Overview
This lecture introduces function notation, how to interpret it, and how to convert between ordered pairs, tables, and graphs using this notation.
Function Notation Basics
- A function relates each input to exactly one output, which is written as f(input) = output.
- Function notation uses f(x), where f is the function name, x is the input, and f(x) is the output.
- You can use function names other than f, such as V or B, depending on the context.
Interpreting Function Notation
- In f(x) = y, x is the input and y is the output; f names the function.
- Example: V(m) = value of an investment (in thousands) after m months.
Examples and Conversions
- V(36) = 17.4 means after 36 months, the investment is worth $17,400 (since 17.4 is in thousands).
- Ordered pair (a, b) corresponds to function notation f(a) = b.
- Example: (-4, 6) is written as f(-4) = 6; f(5) = -1 is written as (5, -1).
Using Tables with Function Notation
- Inputs are listed in the first row (or column), outputs in the second.
- To find B(12), locate 12 in the input row; its output is 50, so B(12) = 50.
- If B(t) = 18, find t where the output is 18 in the table; here, t = 31.
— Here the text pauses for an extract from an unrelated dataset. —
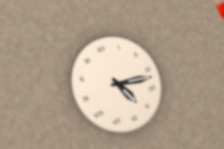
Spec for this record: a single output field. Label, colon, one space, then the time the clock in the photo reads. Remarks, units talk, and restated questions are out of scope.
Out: 5:17
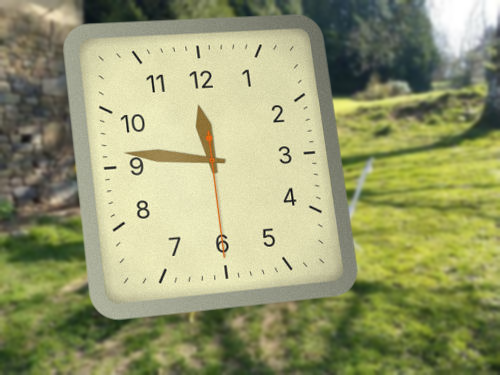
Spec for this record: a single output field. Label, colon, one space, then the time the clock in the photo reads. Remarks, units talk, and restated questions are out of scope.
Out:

Using Graphs with Function Notation
- Inputs (x-values) are on the horizontal axis, outputs (f(x)-values) are on the vertical axis.
- To find G(2), locate x = 2; if the corresponding y-value is 3, then G(2) = 3.
- To find input given an output, locate the output on the vertical axis, then find the corresponding input.
Key Terms & Definitions
- Function — A rule that assigns each input exactly one output.
- Function Notation — A way to write functions using f(x) to denote output for input x.
- Input — The independent variable, often x, put into the function.
- Output — The dependent variable, result of the function, f(x).
- Ordered Pair — (a, b) where a is the input and b is the output.
Action Items / Next Steps
- Practice writing ordered pairs in function notation and vice versa.
- Complete homework problems converting between tables, graphs, and function notation.